# Ball Turner



## Monk (Jan 11, 2015)

I completed this a while back because I needed a turner to make the half round washer I needed for a small machinist's vise I was making. I started by milling out the pockets for the bearing and turret to seat in on my mill/drill, and then turning the turret down on my lathe. The turret was supposed to sit inside the base, and rest on the bearing surfaces, allowing it to rotate on the bearing while being kept true by ID of the base.





Then I milled out the insert holder and drilled, countersunk, and tapped the holes for the tensioner screws in the turret. Finally, I turned the handle for it with the turner itself. 

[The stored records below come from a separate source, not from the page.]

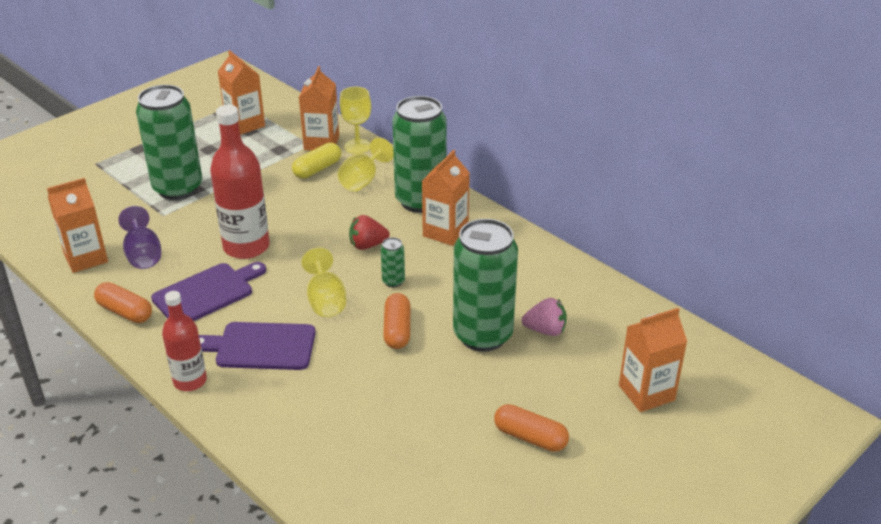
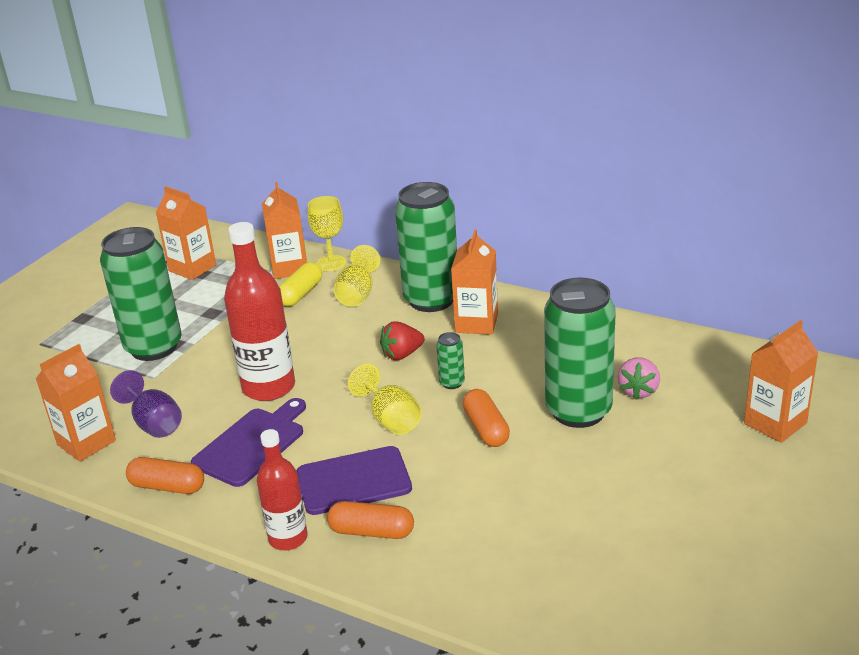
camera: 15 degrees left, 5 degrees down
(530, 437) = (689, 496): orange capsule -> orange capsule (371, 532)
(545, 330) = (638, 391): pink strawberry -> pink strawberry turned 120 degrees clockwise

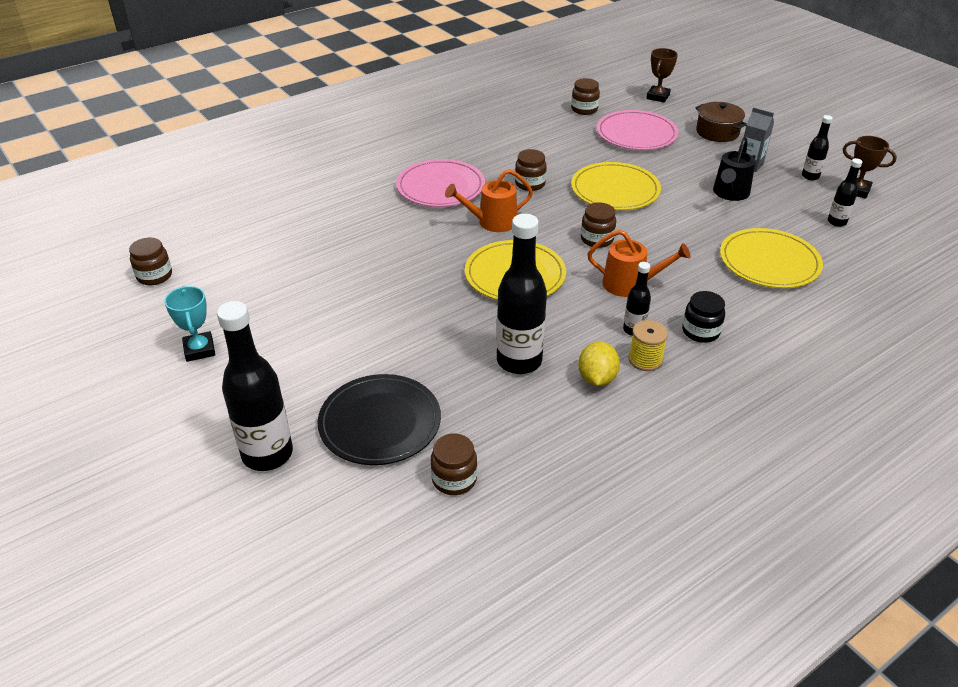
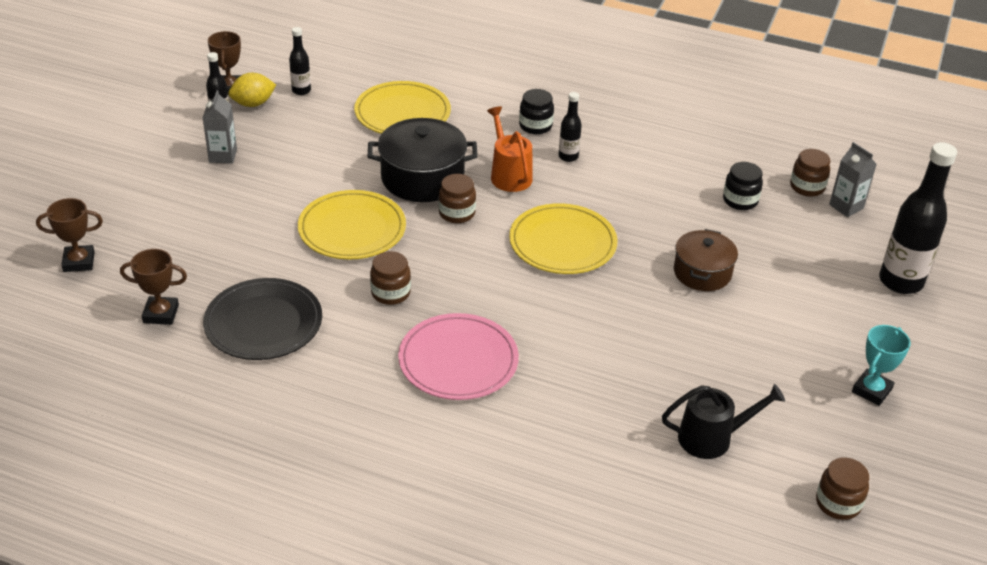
camera: 125 degrees left, 0 degrees up
(380, 422) = (807, 242): black plate -> black plate (263, 323)
(397, 491) = (846, 206): none -> grey carton
(477, 411) = (740, 200): none -> black jar
(492, 222) = (491, 291): orange watering can -> none
(519, 361) = (667, 200): black bottle -> none
(584, 109) = (161, 314): brown jar -> brown trophy
(597, 378) = (643, 158): yellow lemon -> yellow lemon (253, 104)
(636, 134) = (204, 250): pink plate -> none
(645, 359) = (597, 142): yellow spool -> none
(658, 239) = (422, 178): none -> black pot
(717, 132) = (156, 193): brown pot -> brown pot (702, 272)
(730, 193) = (296, 156): black watering can -> black watering can (711, 438)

This is a less complicated version of the Hole's Creek version of the Steve Bedair Ball Turner. It didn't turn out to be as rigid as I would have liked (the turret was supposed to fit into the base with a lot closer tolerance. The result is that the flex in the motorcycle wheel bearing allows just a bit of vertical wobble at the cutting edge. Not much, but just enough to allow another line across the face of the sphere on the return cut. It's close enough that I can touch it up with sandpaper and jeweler's rouge, but I need to make another base to be satisfied. Thanks for having a look.


----------



## mattthemuppet2 (Jan 11, 2015)

Lovely piece of work! You'll probably get a more solid mount using a piece of bronze pressed in and bored to fit the spindle. You should be able to get to a tight sliding fit, even if you need to lightly lap it with a piece of wet and dry. It's not like you'll be doing lots of revolutions with it


----------



## Fabrickator (Jan 12, 2015)

Very nice job!  You'll use this over and over and over again....


----------



## rmack898 (Jan 12, 2015)

Nice job Monk.

Now about that machinist's vise you're building, is it done yet?
I'm planning on building a small vise too and I'd like to see what others have done.


----------



## Monk (Jan 12, 2015)

Thanks everybody. Mack, here is a link to the post on the small machine vise:

http://www.hobby-machinist.com/showthread.php/25822-And-another-small-vise?p=228316#post228316

I'm going to post something on the replica gun oilers I've been making for my dad's antique firearms, and then one on a straight tap handle I'm modeling on a Starrett 91B.


----------



## Holescreek (Jan 12, 2015)

Did you put any brass or other metal between the set screws and the side of the tool holder?


----------



## Monk (Jan 13, 2015)

Holescreek said:


> Did you put any brass or other metal between the set screws and the side of the tool holder?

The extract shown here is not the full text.